Column-$I$ (Reactants)	Column-$II$ (Products)
$(A)$ $p$-Nitrochlorobenzene $\xrightarrow[(ii) H^+]{(i) NaOH, 443 \ K}$	$(i)$ Phenol
$(B)$ Chlorobenzene $\xrightarrow[(ii) H^+]{(i) NaOH, 623 \ K, 300 \ atm}$	$(ii)$ $2,4,6$-Trinitrophenol
$(C)$ $2,4$-Dinitrochlorobenzene $\xrightarrow[(ii) H^+]{(i) NaOH, 368 \ K}$	$(iii)$ $2,4$-Dinitrophenol
$(D)$ $2,4,6$-Trinitrochlorobenzene $\xrightarrow{Warm \ H_2O}$	$(iv)$ $p$-Nitrophenol

(A-IV, B-I, C-III, D-II) The reaction of haloarenes with nucleophiles depends on the presence of electron-withdrawing groups (like $-NO_2$) on the benzene ring. These groups activate the ring towards nucleophilic substitution.

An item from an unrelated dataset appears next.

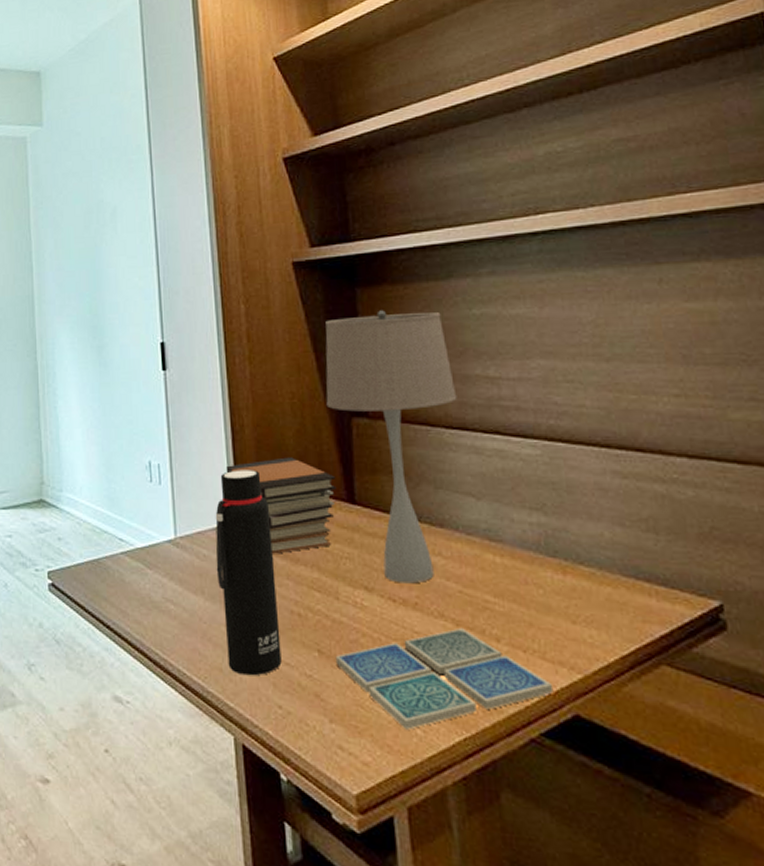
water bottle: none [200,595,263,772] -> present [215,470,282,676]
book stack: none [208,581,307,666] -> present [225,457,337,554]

$(A)$ $p$-Nitrochlorobenzene reacts with $NaOH$ at $443 \ K$ to give $p$-nitrophenol. Thus,$(A \rightarrow iv)$.
$(B)$ Chlorobenzene is least reactive and requires harsh conditions $(623 \ K, 300 \ atm)$ to form phenol. Thus,$(B \rightarrow i)$.
$(C)$ $2,4$-Dinitrochlorobenzene is more reactive than $p$-nitrochlorobenzene and reacts at $368 \ K$ to give $2,4$-dinitrophenol. Thus,$(C \rightarrow iii)$.
$(D)$ $2,4,6$-Trinitrochlorobenzene is highly reactive and can be hydrolyzed by warm water to give $2,4,6$-trinitrophenol (picric acid). Thus,$(D \rightarrow ii)$.
The correct matching is: $(A$ $\rightarrow iv, B$ $\rightarrow i, C$ $\rightarrow iii, D$ $\rightarrow ii)$.